Similarity-Hierarchical-Partitioning (SHiP) Clustering Framework

PyPI version Tests Docs

This repository is the official implementation of the Similarity-Hierarchical-Partitioning (SHiP) clustering framework proposed in Ultrametric Cluster Hierarchies: I Want `em All! This framework provides a comprehensive approach to clustering by leveraging similarity trees, $(k,z)$-hierarchies, and various partitioning objective functions.

The whole project is implemented in C++ and Python bindings enable the usage within Python.

Overview

The SHiP framework operates in three main stages: SHiP framework overview

  1. Similarity Tree Construction: A similarity tree is built for the given dataset. This tree represents the relationships and proximities between data points. Note that the default constructed tree corresponds to the $k$-center hierarchy (Section 3 in the paper).
  2. $(k,z)$-Hierarchy Construction: Using the similarity tree, a $(k,z)$-hierarchy can be constructed.
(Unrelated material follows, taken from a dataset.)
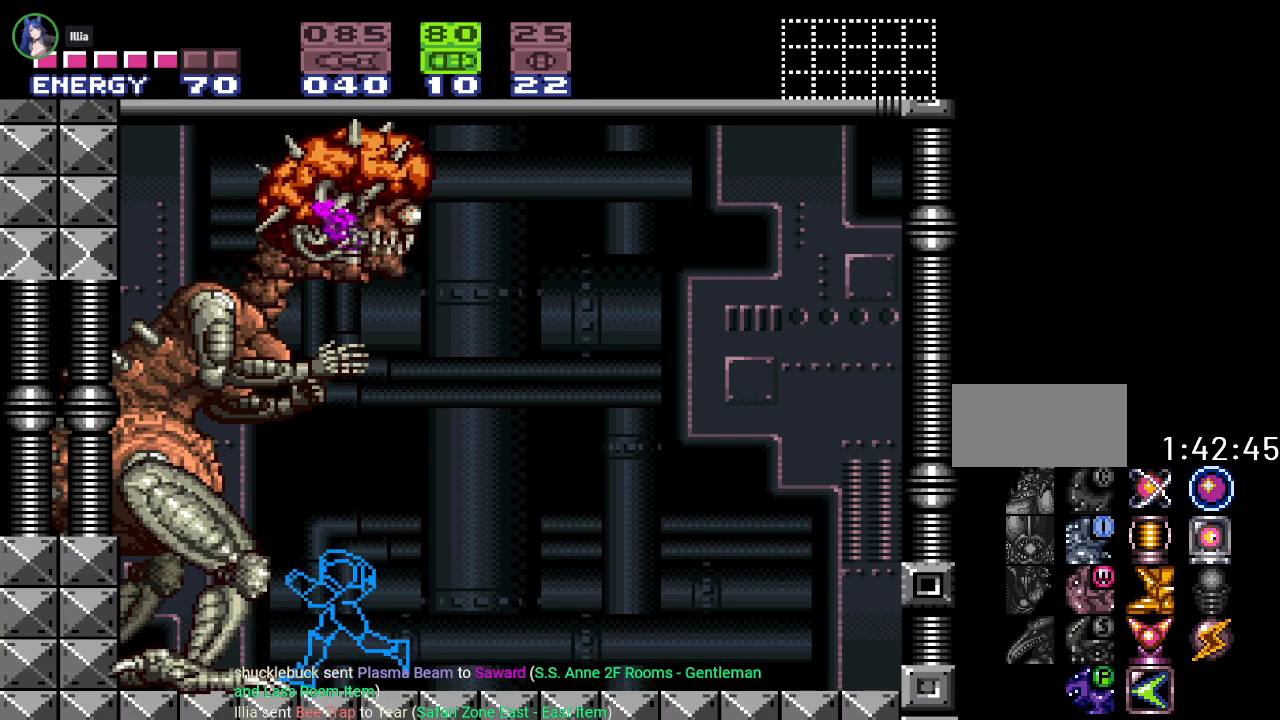
{"buttons": ["Y", "DPAD_LEFT"], "events": []}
These hierarchies correlate to common center based clustering methods, as e.g., $k$-median or $k$-means (Section 4).
  3. Partitioning: Finally, the data is partitioned based on the constructed hierarchy and a user-selected partitioning objective function (Section 5).

Features

  • Similarity Trees: The package provides a set of similarity/ultrametric tree implementations:

    • DCTree [1]
    • HST [2]
    • CoverTree [3]
    • KDTree [3]
    • MeanSplitKDTree [3]
    • BallTree [3]
    • MeanSplitBallTree [3]
    • RPTree [3]
    • MaxRPTree [3]
    • UBTree [3]
    • RTree [3]
    • RStarTree [3]
    • XTree [3]
    • HilbertRTree [3]
    • RPlusTree [3]
    • RPlusPlusTree [3]
    • Or use LoadTree to load a precomputed tree
  • $(k,z)$-Hierarchies: It supports all possible $(k,z)$-hierarchies, allowing flexibility in choosing the most suitable hierarchy for a given dataset.
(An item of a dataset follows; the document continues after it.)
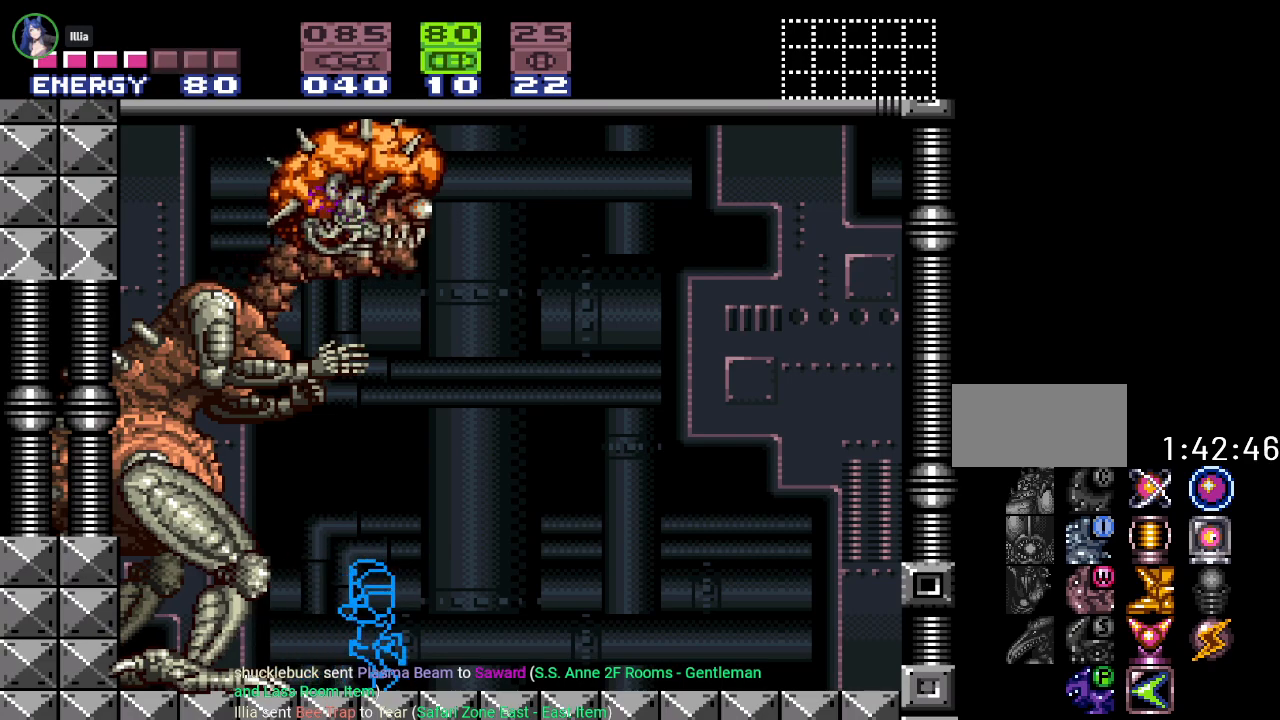
{"buttons": ["Y"], "events": [[451, "DPAD_LEFT", "up"]]}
    • $z = 0$ → $k$-center (actually in theory: $z = ∞$, but in this implementation we use 0 for $∞$)
    • $z = 1$ → $k$-median
    • $z = 2$ → $k$-means
    • ...
  • Partitioning Functions: A wide range of partitioning functions are available, enabling users to select the most appropriate function based on their specific needs:

    • K
    • Elbow
    • Threshold
    • ThresholdElbow
    • QCoverage
    • QCoverageElbow
    • QStem
    • QStemElbow
    • LcaNoiseElbow
    • LcaNoiseElbowNoTriangle
    • MedianOfElbows
    • MeanOfElbows
    • Stability
    • NormalizedStability
  • Customization: Users can customize the framework by selecting from the available similarity trees, $(k,z)$- hierarchies, and partitioning functions.

    • E.g., DCTree with $k$-means ($z=2$)-hierarchy and the Elbow partitioning method.
      from SHiP import SHiP
      
      # Build the `DCTree`
      ship = SHiP(data=data_points, treeType="DCTree")
      # Extract the clustering from the $k$-median hierarchy and the `Elbow` partitioning method
      labels = ship.fit_predict(hierarchy=2, partitioningMethod="Elbow")
      

Installation

Stable Version

The current stable version can be installed by the following command:
pip install SHiP-framework (coming soon)

Note that a gcc compiler is required for installation. Therefore, in case of an installation error, make sure that:

  • Windows: Microsoft C++ Build Tools is installed
  • Linux/Mac: Python dev is installed (e.g., by running apt-get install python-dev - the exact command may differ depending on the linux distribution)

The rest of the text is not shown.